» Prompt: Copy out each line featuring the string "visible" from the entries beneath.

» Data supplied:
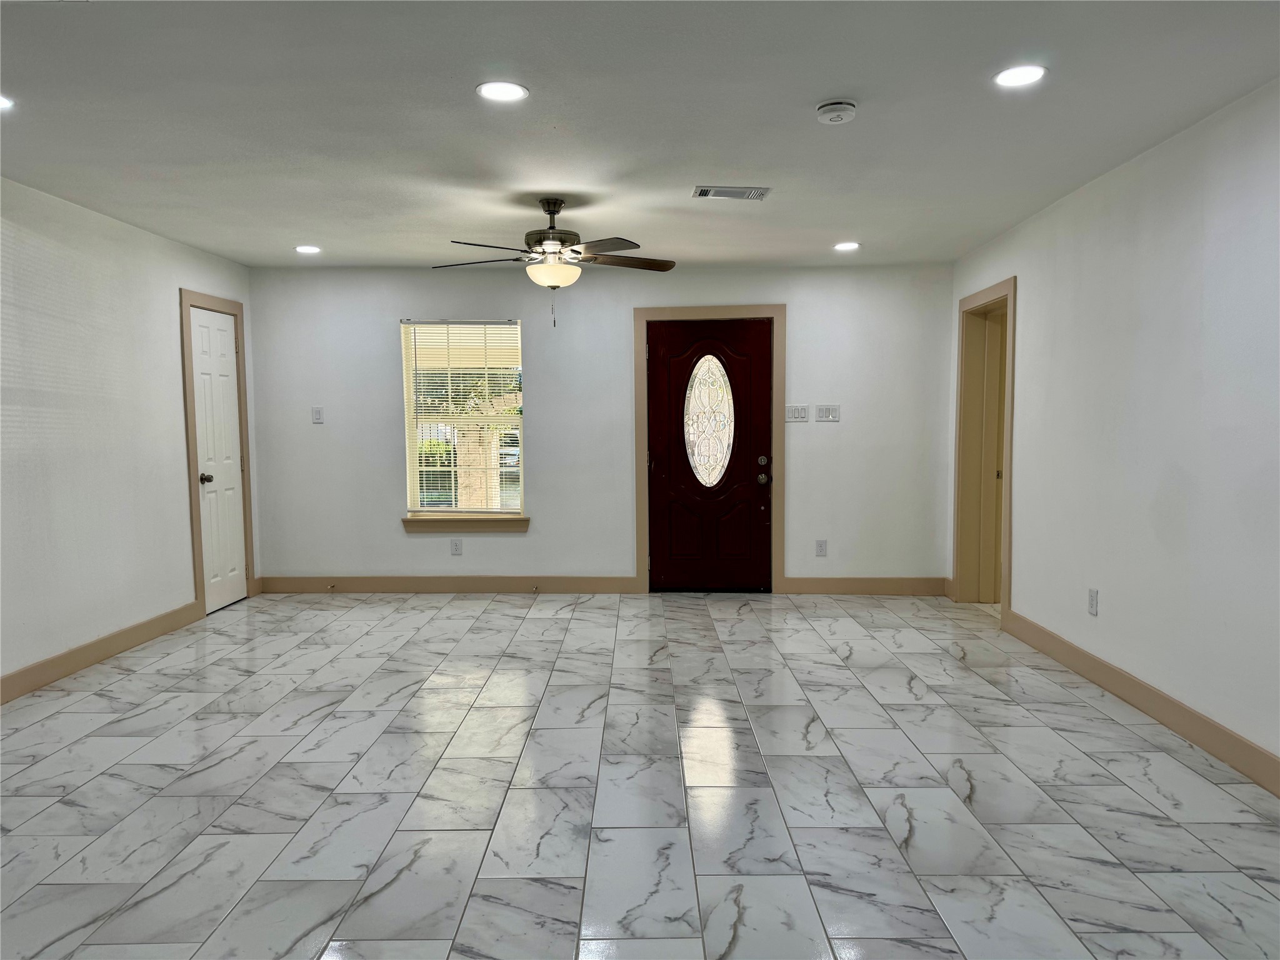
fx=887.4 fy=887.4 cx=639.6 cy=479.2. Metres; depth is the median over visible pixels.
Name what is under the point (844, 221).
ceiling
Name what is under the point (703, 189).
air vent
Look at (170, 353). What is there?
left wall
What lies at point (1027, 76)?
recessed light
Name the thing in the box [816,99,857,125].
smoke detector
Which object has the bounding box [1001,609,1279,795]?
baseboard
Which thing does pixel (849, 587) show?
baseboard
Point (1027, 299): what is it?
right wall
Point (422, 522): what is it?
window sill
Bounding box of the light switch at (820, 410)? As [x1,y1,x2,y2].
[814,405,840,421]
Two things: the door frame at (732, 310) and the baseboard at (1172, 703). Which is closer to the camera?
the baseboard at (1172, 703)
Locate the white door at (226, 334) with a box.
[187,305,248,614]
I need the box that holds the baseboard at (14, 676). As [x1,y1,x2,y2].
[0,600,203,702]
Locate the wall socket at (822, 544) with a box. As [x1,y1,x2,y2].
[815,539,827,556]
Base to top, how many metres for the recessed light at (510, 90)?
0.008 m
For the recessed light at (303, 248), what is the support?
in the ceiling
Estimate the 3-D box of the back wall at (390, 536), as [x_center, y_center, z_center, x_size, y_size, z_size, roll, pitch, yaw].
[-0.293,-0.363,6.692,5.329,2.436,0.168,0,4,1]
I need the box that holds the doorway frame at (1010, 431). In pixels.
[952,276,1016,621]
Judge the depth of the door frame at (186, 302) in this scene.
5.88 m
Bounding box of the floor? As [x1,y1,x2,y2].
[0,589,1279,959]
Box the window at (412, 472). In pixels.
[401,318,525,516]
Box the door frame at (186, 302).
[180,288,256,613]
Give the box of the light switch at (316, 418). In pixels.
[311,405,323,423]
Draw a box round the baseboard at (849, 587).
[777,576,949,596]
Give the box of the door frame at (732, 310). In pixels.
[632,304,786,594]
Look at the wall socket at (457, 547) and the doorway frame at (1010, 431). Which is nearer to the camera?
the doorway frame at (1010, 431)
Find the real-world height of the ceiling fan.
0.659 m
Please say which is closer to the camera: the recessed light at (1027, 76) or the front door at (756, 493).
the recessed light at (1027, 76)
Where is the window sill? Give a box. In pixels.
[403,515,528,531]
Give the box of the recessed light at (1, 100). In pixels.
[0,94,14,110]
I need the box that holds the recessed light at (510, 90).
[475,80,528,101]
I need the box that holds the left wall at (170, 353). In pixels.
[0,177,259,695]
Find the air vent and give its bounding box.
[691,185,770,200]
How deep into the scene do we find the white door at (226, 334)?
6.20 m
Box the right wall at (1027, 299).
[949,78,1279,785]
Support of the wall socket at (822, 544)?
attached to the back wall at (390, 536)
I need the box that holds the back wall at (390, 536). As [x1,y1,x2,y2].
[245,262,953,591]
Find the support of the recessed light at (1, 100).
in the ceiling
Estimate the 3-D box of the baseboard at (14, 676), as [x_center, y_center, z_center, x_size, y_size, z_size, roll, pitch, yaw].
[-2.979,1.047,3.082,0.015,0.123,5.711,0,4,1]
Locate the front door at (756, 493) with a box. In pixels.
[645,316,775,593]
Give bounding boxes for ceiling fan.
[435,196,676,326]
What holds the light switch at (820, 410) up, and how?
attached to the back wall at (390, 536)
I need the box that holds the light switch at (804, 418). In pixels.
[785,405,809,421]
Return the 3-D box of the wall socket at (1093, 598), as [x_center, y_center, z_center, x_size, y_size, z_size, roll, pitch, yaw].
[2.200,0.594,4.311,0.009,0.122,0.073,0,4,1]
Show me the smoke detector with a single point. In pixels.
(825, 117)
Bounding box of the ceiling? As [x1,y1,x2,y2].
[0,0,1279,269]
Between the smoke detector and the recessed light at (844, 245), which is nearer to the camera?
the smoke detector
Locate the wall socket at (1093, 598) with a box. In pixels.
[1086,588,1098,615]
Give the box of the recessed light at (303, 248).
[293,244,321,253]
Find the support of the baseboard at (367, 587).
attached to the back wall at (390, 536)
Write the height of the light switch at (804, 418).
0.116 m
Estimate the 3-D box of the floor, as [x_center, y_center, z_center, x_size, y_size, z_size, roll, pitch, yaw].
[-0.137,1.144,3.093,5.750,0.106,7.985,0,4,1]
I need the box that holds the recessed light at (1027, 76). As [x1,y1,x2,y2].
[993,64,1046,87]
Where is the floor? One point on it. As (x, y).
(671, 832)
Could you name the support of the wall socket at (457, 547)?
attached to the back wall at (390, 536)
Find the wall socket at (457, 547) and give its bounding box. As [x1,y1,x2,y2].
[450,538,463,555]
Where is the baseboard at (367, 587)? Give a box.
[255,575,640,593]
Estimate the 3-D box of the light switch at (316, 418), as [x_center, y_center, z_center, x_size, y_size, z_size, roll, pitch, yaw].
[-2.396,-0.478,6.593,0.072,0.122,0.016,0,4,1]
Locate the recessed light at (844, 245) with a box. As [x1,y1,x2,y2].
[833,241,859,251]

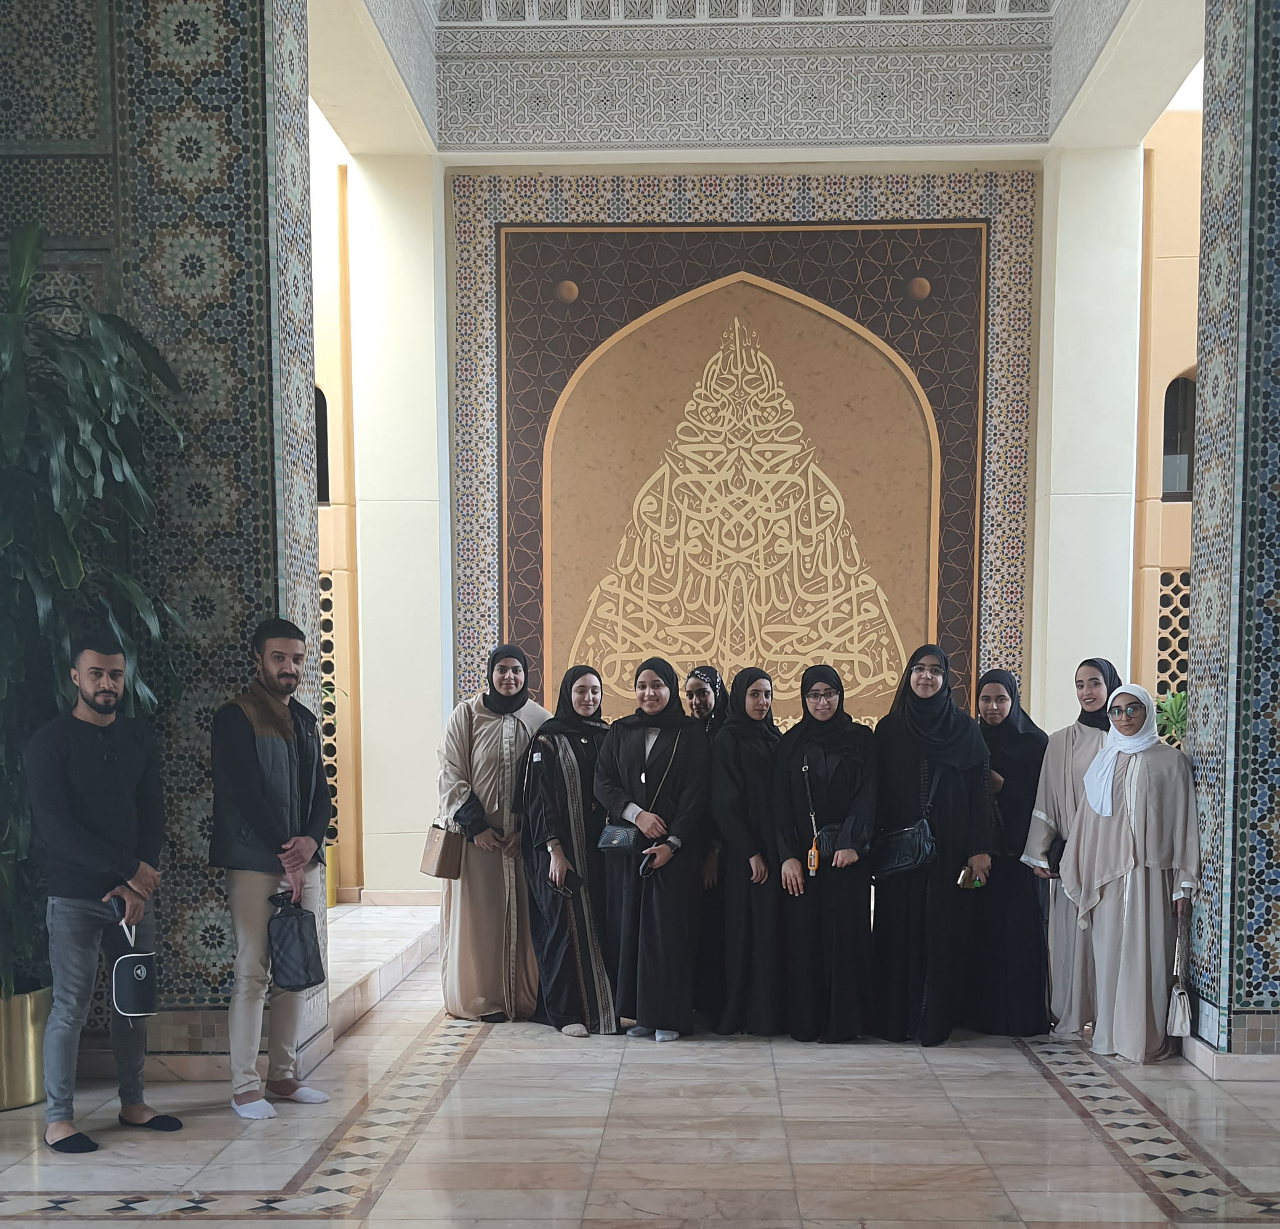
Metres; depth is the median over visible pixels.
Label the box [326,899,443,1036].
step
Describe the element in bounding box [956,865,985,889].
smartphone
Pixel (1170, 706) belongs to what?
potted plant
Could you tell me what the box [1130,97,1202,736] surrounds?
right wall
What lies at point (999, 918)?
woman
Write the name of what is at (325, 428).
window
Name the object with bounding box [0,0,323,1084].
left wall
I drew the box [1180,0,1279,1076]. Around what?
right pillar
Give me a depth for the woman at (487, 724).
6.68 m
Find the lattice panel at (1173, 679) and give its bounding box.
[1153,571,1190,705]
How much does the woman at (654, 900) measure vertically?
1.689 m
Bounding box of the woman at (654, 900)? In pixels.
[594,658,712,1039]
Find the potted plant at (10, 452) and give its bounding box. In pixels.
[0,212,193,1006]
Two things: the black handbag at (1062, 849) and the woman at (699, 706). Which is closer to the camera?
the black handbag at (1062, 849)
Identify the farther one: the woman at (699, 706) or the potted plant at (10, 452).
the woman at (699, 706)
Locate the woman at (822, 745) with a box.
[772,661,880,1041]
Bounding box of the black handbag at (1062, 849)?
[1045,834,1067,875]
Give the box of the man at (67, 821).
[25,635,185,1151]
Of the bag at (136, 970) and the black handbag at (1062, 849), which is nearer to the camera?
the bag at (136, 970)
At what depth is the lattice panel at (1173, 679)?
10.39 m
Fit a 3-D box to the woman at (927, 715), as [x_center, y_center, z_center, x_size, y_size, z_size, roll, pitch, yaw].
[1.350,0.036,6.422,0.590,1.750,0.742,0,5,2]
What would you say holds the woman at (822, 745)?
on the floor
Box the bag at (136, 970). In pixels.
[107,910,158,1020]
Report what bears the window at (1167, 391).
in the right wall at (1176, 507)
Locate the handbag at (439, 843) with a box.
[419,820,466,879]
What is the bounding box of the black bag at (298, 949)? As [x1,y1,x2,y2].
[264,887,325,993]
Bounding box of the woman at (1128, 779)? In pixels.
[1056,678,1201,1061]
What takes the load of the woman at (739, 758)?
on the floor
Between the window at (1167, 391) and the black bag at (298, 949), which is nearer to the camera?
the black bag at (298, 949)
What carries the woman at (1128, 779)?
on the floor
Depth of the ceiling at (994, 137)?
9.16 m
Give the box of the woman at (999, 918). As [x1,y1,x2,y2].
[967,668,1053,1034]
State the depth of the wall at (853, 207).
9.75 m
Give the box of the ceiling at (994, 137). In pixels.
[300,0,1201,163]
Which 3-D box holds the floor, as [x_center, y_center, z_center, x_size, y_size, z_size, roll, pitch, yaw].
[-0.071,1.103,4.537,9.013,0.138,10.041,0,5,2]
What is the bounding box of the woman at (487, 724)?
[433,640,546,1021]
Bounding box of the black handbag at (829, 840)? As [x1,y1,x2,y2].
[812,823,842,865]
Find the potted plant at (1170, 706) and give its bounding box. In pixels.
[1153,689,1188,748]
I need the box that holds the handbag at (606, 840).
[597,820,642,853]
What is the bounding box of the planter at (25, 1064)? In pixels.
[0,982,51,1111]
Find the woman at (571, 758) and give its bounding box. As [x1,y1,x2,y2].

» Exercise answer:
fx=887.4 fy=887.4 cx=639.6 cy=479.2. Metres; depth is the median over visible pixels.
Metres; depth is the median over visible pixels.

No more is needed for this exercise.